Exercise input:

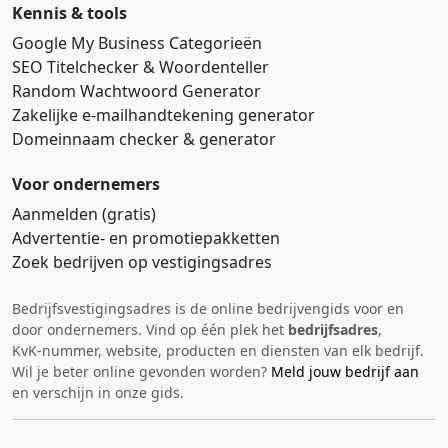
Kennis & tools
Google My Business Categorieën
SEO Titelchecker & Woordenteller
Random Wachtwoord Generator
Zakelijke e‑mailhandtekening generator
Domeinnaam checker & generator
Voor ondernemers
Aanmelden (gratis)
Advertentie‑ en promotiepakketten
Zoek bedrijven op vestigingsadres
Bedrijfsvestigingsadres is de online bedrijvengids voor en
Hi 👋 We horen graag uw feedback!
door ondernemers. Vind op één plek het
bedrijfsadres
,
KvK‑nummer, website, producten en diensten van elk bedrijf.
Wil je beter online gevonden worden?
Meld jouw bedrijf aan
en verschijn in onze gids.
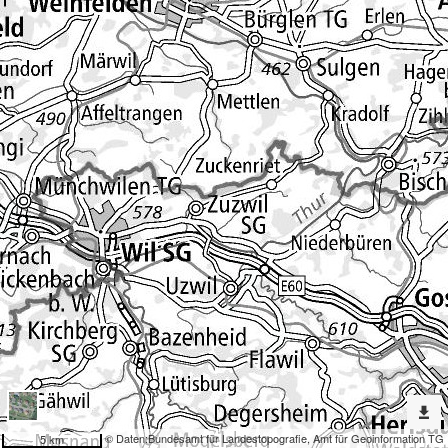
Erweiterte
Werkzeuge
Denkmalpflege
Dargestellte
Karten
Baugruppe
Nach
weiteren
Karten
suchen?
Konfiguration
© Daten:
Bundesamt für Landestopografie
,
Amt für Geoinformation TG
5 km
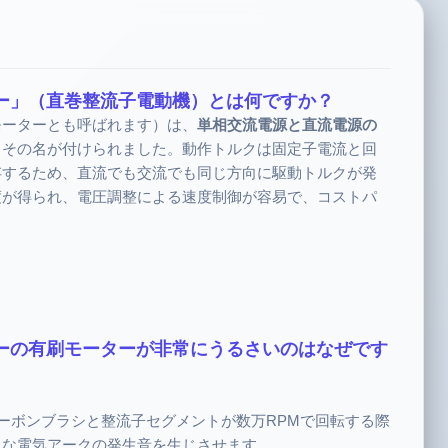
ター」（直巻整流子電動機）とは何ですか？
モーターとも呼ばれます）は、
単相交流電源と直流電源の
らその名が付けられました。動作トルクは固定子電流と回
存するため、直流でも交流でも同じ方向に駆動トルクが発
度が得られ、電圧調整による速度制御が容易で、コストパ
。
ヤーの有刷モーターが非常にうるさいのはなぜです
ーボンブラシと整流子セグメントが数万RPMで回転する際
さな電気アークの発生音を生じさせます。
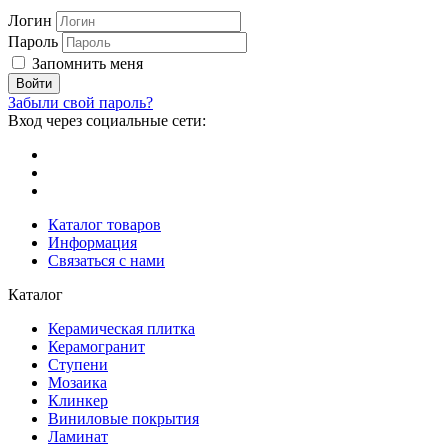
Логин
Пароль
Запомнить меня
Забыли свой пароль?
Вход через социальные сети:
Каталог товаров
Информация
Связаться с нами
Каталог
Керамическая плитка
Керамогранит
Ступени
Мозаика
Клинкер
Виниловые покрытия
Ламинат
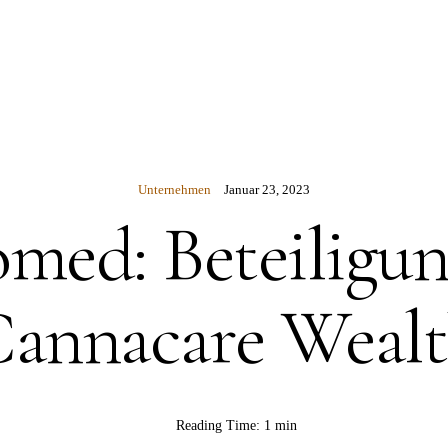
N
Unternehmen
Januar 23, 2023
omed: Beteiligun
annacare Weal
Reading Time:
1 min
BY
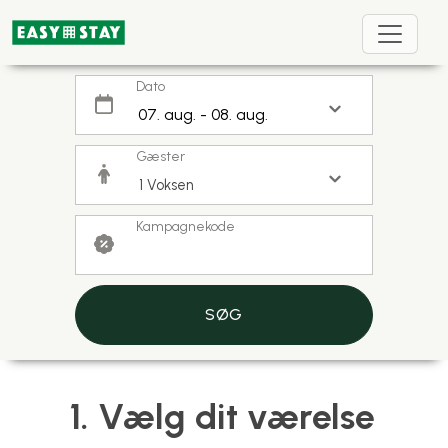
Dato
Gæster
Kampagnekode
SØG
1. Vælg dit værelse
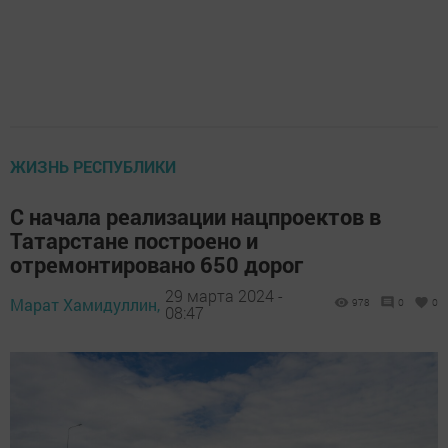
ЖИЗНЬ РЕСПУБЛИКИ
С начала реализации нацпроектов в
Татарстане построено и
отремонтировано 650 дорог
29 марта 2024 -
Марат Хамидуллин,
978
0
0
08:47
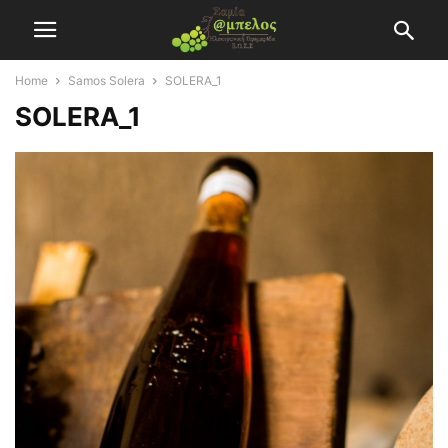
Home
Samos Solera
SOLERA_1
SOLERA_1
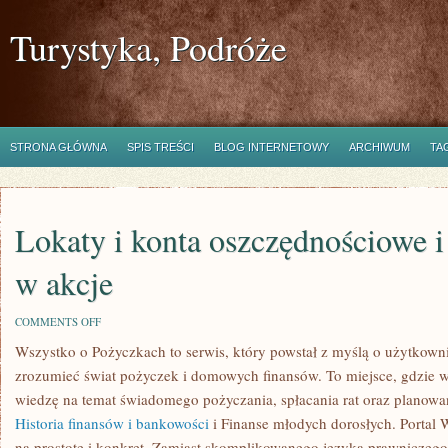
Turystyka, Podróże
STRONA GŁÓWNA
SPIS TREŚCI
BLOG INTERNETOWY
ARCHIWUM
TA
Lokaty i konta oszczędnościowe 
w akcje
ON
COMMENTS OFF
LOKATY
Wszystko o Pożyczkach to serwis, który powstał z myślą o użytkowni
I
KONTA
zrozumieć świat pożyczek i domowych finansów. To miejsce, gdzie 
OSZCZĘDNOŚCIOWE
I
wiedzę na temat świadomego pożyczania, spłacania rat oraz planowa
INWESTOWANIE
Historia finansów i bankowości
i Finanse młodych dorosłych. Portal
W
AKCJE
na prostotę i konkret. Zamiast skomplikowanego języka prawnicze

Activity:
Copy all lines from the listing that contain "finansów".

Answer for this exercise:
zrozumieć świat pożyczek i domowych finansów. To miejsce, gdzie 
Historia finansów i bankowości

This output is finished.